National Insurance Contributions (Employer Pensions Contributions) Bill: Second Reading
Wednesday, 17 December 2025 · Division No. 395 · Commons
172 MPs did not vote
Voting Yes means
Support applying National Insurance to employer pension salary sacrifice arrangements above £2,000 annually from 2029, closing a tax relief that disproportionately benefits higher earners
Voting No means
Oppose extending National Insurance to pension salary sacrifice, arguing it increases costs on businesses and workers and undermines pension saving incentives
Parliament voted on 17 December 2025 to give a Second Reading to the National Insurance Contributions (Employer Pensions Contributions) Bill, meaning the Bill passed its first full parliamentary debate and moved forward for further scrutiny. The result was 312 votes in favour and 165 against. A Second Reading is the stage at which MPs debate the general principles of a Bill before it proceeds to detailed line-by-line examination in committee.
The Bill creates a power to apply National Insurance contributions (NICs) to salary sacrifice pension contributions above £2,000 per year, with the change due to come into force from April 2029. Salary sacrifice is an arrangement where an employee agrees to reduce their gross salary, with the difference paid directly into their pension, meaning neither the employee nor the employer pays NICs on that portion of pay. The Bill would cap the NIC relief available through this mechanism. The government projects the measure will raise approximately £7 billion over the forecast period, while ministers argued that without action the cost of salary sacrifice relief would have reached £8 billion per year by the end of the decade. The £2,000 annual threshold is intended to protect lower earners, with ministers arguing that 60 percent of contributions through the scheme come from the top fifth of employees.

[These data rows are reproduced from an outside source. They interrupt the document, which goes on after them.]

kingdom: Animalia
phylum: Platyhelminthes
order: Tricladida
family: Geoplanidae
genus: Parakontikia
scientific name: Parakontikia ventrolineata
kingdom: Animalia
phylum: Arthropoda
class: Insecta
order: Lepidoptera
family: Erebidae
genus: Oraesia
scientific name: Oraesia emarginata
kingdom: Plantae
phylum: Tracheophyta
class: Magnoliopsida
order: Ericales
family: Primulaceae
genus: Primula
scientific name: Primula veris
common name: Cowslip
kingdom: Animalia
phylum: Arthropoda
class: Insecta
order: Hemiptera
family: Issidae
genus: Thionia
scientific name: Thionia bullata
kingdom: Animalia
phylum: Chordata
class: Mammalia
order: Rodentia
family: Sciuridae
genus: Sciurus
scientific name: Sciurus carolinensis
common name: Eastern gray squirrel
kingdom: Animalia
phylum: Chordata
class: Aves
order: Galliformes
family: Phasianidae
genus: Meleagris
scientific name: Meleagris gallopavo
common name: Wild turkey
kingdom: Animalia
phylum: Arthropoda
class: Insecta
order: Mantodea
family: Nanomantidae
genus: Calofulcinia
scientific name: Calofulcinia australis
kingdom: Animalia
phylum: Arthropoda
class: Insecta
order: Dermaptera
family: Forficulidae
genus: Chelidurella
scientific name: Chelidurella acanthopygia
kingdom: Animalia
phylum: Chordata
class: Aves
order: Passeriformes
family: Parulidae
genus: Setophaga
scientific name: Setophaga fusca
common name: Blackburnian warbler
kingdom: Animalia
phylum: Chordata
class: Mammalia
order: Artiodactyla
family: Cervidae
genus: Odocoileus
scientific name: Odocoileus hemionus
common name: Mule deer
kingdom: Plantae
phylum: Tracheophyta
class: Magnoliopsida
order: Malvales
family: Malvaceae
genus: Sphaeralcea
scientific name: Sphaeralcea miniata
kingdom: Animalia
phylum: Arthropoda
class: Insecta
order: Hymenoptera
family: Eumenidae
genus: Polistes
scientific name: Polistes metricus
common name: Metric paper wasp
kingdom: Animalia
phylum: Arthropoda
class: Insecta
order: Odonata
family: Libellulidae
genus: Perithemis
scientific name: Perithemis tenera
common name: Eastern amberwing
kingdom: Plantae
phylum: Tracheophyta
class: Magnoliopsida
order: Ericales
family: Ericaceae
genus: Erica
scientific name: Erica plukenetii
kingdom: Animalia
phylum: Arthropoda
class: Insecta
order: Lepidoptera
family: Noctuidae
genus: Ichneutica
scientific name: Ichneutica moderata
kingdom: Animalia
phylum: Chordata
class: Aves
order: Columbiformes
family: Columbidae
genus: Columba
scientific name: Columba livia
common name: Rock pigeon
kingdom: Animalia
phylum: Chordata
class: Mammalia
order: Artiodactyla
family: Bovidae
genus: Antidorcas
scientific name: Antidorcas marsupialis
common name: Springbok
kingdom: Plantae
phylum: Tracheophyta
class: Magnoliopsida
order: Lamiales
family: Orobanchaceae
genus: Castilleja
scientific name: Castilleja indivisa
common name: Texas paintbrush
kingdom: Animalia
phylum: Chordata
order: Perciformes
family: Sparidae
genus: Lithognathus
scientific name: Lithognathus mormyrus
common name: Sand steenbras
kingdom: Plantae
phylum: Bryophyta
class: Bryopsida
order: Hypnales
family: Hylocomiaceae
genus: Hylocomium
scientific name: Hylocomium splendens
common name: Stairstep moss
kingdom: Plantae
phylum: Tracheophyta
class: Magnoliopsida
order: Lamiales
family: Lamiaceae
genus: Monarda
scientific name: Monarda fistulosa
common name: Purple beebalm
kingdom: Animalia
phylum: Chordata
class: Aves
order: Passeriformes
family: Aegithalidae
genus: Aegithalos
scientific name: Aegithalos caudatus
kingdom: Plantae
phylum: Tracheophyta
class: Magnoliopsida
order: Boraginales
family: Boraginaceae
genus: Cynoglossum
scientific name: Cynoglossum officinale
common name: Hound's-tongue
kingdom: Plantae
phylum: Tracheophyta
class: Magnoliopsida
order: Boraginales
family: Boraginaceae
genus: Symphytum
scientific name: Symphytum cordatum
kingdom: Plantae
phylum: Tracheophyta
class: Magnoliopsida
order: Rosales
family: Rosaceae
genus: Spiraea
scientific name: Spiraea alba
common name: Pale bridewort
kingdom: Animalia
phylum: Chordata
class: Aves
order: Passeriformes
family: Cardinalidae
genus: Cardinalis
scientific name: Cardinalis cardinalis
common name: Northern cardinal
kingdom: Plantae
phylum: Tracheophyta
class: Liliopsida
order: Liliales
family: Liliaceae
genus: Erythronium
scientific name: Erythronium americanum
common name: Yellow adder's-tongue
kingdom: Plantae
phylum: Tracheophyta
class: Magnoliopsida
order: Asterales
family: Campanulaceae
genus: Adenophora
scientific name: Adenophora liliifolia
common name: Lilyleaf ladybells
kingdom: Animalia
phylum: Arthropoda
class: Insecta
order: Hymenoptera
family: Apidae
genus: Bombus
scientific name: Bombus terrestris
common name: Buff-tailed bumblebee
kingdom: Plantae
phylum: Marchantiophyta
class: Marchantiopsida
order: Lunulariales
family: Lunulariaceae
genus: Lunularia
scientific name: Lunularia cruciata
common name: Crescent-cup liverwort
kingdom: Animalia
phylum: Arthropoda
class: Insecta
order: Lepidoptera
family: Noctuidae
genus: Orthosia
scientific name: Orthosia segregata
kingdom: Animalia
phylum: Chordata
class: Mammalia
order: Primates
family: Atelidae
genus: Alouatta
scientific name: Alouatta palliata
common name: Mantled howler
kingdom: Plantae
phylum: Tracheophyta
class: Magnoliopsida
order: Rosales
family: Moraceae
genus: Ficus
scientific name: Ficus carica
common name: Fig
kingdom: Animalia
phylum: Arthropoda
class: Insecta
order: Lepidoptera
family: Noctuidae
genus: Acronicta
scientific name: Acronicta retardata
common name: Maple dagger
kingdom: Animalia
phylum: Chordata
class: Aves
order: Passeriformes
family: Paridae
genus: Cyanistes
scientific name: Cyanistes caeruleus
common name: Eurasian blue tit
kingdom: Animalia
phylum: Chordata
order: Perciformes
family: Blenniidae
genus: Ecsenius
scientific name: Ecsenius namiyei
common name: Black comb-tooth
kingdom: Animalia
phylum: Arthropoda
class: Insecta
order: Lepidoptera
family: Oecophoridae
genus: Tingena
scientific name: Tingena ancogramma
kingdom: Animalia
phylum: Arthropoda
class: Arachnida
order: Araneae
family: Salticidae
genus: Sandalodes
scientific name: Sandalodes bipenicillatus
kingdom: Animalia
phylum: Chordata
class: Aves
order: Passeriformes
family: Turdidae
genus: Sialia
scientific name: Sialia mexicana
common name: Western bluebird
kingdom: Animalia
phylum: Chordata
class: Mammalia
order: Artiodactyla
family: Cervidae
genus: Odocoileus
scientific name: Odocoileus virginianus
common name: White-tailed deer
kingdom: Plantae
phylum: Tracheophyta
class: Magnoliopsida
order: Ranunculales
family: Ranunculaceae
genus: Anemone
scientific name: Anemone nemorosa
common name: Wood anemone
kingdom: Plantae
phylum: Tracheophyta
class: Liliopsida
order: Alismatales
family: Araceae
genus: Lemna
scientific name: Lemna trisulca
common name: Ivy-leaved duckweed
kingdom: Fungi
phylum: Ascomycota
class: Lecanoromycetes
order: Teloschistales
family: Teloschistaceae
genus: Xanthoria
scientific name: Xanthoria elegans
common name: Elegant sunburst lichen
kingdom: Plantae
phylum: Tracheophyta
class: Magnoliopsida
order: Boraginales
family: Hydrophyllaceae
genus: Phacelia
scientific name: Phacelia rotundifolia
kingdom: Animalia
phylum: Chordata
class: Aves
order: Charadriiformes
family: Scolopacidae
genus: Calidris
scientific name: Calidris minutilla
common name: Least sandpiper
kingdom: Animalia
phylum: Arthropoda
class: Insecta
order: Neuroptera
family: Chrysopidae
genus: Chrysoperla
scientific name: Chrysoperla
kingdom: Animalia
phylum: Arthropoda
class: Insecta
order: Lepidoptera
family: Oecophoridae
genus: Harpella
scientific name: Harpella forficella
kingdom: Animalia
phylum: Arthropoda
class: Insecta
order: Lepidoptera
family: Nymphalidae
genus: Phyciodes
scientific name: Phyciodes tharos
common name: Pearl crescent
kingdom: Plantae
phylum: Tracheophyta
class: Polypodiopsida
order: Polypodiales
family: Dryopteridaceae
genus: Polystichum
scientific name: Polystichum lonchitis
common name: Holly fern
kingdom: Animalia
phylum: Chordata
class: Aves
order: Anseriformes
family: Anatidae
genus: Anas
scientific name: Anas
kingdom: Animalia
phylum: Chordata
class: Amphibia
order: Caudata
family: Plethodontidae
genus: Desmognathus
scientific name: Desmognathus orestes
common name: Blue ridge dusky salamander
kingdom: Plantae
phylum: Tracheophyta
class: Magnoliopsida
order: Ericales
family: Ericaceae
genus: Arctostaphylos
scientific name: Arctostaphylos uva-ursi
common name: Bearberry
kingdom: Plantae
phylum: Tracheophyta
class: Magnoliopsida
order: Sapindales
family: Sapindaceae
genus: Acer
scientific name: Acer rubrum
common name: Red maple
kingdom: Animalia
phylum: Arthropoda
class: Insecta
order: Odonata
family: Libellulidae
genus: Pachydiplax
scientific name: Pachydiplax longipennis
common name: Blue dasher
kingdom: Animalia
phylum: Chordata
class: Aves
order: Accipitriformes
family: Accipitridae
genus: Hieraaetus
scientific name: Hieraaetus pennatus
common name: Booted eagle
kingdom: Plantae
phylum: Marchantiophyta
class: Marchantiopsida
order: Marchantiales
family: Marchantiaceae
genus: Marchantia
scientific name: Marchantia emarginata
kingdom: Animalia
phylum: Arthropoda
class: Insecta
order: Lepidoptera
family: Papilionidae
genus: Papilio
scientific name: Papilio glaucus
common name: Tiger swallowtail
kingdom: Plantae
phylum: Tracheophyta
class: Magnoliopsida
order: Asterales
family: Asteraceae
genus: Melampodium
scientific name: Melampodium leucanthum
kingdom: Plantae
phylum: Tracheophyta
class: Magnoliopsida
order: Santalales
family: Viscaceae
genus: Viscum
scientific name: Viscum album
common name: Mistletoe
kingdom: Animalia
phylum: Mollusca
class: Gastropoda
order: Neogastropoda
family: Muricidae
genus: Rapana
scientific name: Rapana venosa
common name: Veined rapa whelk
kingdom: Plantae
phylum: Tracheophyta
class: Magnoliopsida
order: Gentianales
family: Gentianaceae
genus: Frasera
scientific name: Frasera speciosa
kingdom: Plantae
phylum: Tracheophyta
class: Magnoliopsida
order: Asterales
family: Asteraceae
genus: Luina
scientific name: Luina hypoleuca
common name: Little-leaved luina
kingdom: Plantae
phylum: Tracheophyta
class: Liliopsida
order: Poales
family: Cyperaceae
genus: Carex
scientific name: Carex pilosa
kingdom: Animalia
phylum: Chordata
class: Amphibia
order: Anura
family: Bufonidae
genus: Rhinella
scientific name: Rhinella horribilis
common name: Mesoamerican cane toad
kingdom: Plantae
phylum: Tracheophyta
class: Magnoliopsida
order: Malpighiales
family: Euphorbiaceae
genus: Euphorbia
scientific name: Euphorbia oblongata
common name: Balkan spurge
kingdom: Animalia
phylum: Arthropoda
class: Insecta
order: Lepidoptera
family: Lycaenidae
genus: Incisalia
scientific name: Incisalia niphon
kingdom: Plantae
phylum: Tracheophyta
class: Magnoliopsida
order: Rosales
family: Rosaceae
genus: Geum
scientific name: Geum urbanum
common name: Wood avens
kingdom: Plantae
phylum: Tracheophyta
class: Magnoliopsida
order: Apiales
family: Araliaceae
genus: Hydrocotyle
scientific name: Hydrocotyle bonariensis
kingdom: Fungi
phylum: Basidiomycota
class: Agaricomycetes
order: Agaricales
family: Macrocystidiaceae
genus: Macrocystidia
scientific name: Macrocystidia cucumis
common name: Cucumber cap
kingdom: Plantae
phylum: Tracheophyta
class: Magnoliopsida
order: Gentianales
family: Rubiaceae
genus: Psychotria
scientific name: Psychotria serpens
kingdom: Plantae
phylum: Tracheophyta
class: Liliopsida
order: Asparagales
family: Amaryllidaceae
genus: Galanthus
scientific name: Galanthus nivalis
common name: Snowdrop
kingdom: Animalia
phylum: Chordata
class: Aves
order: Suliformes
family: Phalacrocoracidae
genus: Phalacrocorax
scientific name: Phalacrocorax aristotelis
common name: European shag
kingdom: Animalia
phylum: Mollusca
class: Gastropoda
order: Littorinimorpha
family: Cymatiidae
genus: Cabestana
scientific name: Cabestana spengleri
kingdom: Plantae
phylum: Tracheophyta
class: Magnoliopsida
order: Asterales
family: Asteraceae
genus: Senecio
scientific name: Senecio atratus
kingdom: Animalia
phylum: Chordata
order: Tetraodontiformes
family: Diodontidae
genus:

The vote divided almost entirely along party lines. Labour and Labour and Co-operative MPs voted unanimously in favour, joined by the four Green Party MPs and three independents. Every Conservative, Liberal Democrat, Reform UK, Scottish National Party, Plaid Cymru, and Ulster Unionist MP who voted did so against. There were no notable cross-party rebellions in either direction. The Bill sits within the broader context of the government's autumn 2025 Budget and is described by ministers as a companion piece to the Finance Bill debated the previous day.
How They Voted
Government position: Aye
What They Said in the Debate
Conservative · Wyre Forest
This is a £4.8bn tax raid on savers that contradicts the government's own financial inclusion strategy; it will discourage pension saving when adequacy is a crisis, hits middle-income earners disproportionately, and creates administrative chaos for 290,000 employers.
Voted No
Liberal Democrat · Torbay
The policy creates a double whammy: short-term revenue for the government but long-term pain for savers; 40% of people are already unlikely to invest in pensions, and the measure adds to business burdens already from energy costs and previous NI hikes.
Voted No
SNP · Moray West, Nairn and Strathspey
Labour has broken its manifesto pledge not to raise NI; the CBI and ABI warn this is a tax on doing the right thing that will damage growth and pension saving; behavioural changes may mean far less revenue than the OBR forecasts.
Voted No
Conservative · Solihull West and Shirley
The Bill taxes aspiration and penalizes prudence; it discourages savings at exactly the wrong time and will disproportionately burden women returning from maternity leave who seek to catch up contributions.
Voted No
Conservative · North Bedfordshire
Another anti-aspiration measure that breaks Labour's tax pledge; the OBR figures appear inflated by timing to maximize 2029-30 revenue; the policy worsens private-sector pension security compared to public-sector gold-plated schemes.
Voted No
DUP · Strangford
Raises serious concerns about cost-of-living pressures on small businesses already facing utility increases of 52.7%, labour costs up 51.5%, and taxes up 47.2%.
Voted No
Labour · Swansea West
The cap is necessary, pragmatic, and fair; salary sacrifice costs are exploding (to £8bn/year), benefits disproportionately flow to high earners, and the policy protects 95% of those earning under £30k while giving businesses nearly 4 years to adjust.
Voted Aye
Labour · Chipping Barnet
The cap is fair targeting of a £75bn-per-year relief; low-wage workers cannot access salary sacrifice anyway, so they are unaffected; the long implementation gives businesses time to plan and the OBR costing is dynamic and robust.